WHAT IS NEEDED: Copy the data word for word, from its very first line down through the line containing "시내 중심 유적지와는 차로 15~20분 정도".

SUPPLIED DATA:

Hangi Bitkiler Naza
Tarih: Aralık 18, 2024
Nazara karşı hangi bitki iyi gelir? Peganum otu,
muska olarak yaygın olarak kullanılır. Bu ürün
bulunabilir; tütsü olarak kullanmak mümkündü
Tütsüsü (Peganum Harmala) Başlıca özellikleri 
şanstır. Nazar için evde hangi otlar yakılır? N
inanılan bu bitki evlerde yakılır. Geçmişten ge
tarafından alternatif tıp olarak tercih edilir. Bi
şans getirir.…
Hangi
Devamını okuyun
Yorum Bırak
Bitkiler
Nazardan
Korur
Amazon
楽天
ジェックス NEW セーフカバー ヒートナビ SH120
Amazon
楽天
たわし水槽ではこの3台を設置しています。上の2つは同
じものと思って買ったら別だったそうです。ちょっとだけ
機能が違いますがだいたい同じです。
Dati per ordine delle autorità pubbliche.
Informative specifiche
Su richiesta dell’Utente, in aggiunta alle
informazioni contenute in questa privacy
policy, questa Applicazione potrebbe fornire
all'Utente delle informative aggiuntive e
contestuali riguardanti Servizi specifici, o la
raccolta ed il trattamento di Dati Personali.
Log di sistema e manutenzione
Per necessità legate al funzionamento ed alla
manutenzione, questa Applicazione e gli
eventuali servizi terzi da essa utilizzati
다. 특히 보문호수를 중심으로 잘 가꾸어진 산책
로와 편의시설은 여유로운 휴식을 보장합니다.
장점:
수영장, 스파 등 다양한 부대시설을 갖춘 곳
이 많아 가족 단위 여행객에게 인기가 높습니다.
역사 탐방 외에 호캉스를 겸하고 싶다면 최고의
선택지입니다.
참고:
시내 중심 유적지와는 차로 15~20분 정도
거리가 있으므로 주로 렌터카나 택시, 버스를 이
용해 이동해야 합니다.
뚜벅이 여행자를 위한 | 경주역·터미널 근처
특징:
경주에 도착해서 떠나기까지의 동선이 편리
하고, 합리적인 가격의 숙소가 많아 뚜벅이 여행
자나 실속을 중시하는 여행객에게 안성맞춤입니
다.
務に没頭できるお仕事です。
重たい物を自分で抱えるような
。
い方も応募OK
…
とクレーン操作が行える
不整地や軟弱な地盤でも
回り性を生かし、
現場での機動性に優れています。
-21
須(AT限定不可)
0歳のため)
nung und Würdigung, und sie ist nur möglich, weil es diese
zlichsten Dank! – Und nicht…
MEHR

ANSWER SPACE:
Hangi Bitkiler Naza
Tarih: Aralık 18, 2024
Nazara karşı hangi bitki iyi gelir? Peganum otu,
muska olarak yaygın olarak kullanılır. Bu ürün
bulunabilir; tütsü olarak kullanmak mümkündü
Tütsüsü (Peganum Harmala) Başlıca özellikleri 
şanstır. Nazar için evde hangi otlar yakılır? N
inanılan bu bitki evlerde yakılır. Geçmişten ge
tarafından alternatif tıp olarak tercih edilir. Bi
şans getirir.…
Hangi
Devamını okuyun
Yorum Bırak
Bitkiler
Nazardan
Korur
Amazon
楽天
ジェックス NEW セーフカバー ヒートナビ SH120
Amazon
楽天
たわし水槽ではこの3台を設置しています。上の2つは同
じものと思って買ったら別だったそうです。ちょっとだけ
機能が違いますがだいたい同じです。
Dati per ordine delle autorità pubbliche.
Informative specifiche
Su richiesta dell’Utente, in aggiunta alle
informazioni contenute in questa privacy
policy, questa Applicazione potrebbe fornire
all'Utente delle informative aggiuntive e
contestuali riguardanti Servizi specifici, o la
raccolta ed il trattamento di Dati Personali.
Log di sistema e manutenzione
Per necessità legate al funzionamento ed alla
manutenzione, questa Applicazione e gli
eventuali servizi terzi da essa utilizzati
다. 특히 보문호수를 중심으로 잘 가꾸어진 산책
로와 편의시설은 여유로운 휴식을 보장합니다.
장점:
수영장, 스파 등 다양한 부대시설을 갖춘 곳
이 많아 가족 단위 여행객에게 인기가 높습니다.
역사 탐방 외에 호캉스를 겸하고 싶다면 최고의
선택지입니다.
참고:
시내 중심 유적지와는 차로 15~20분 정도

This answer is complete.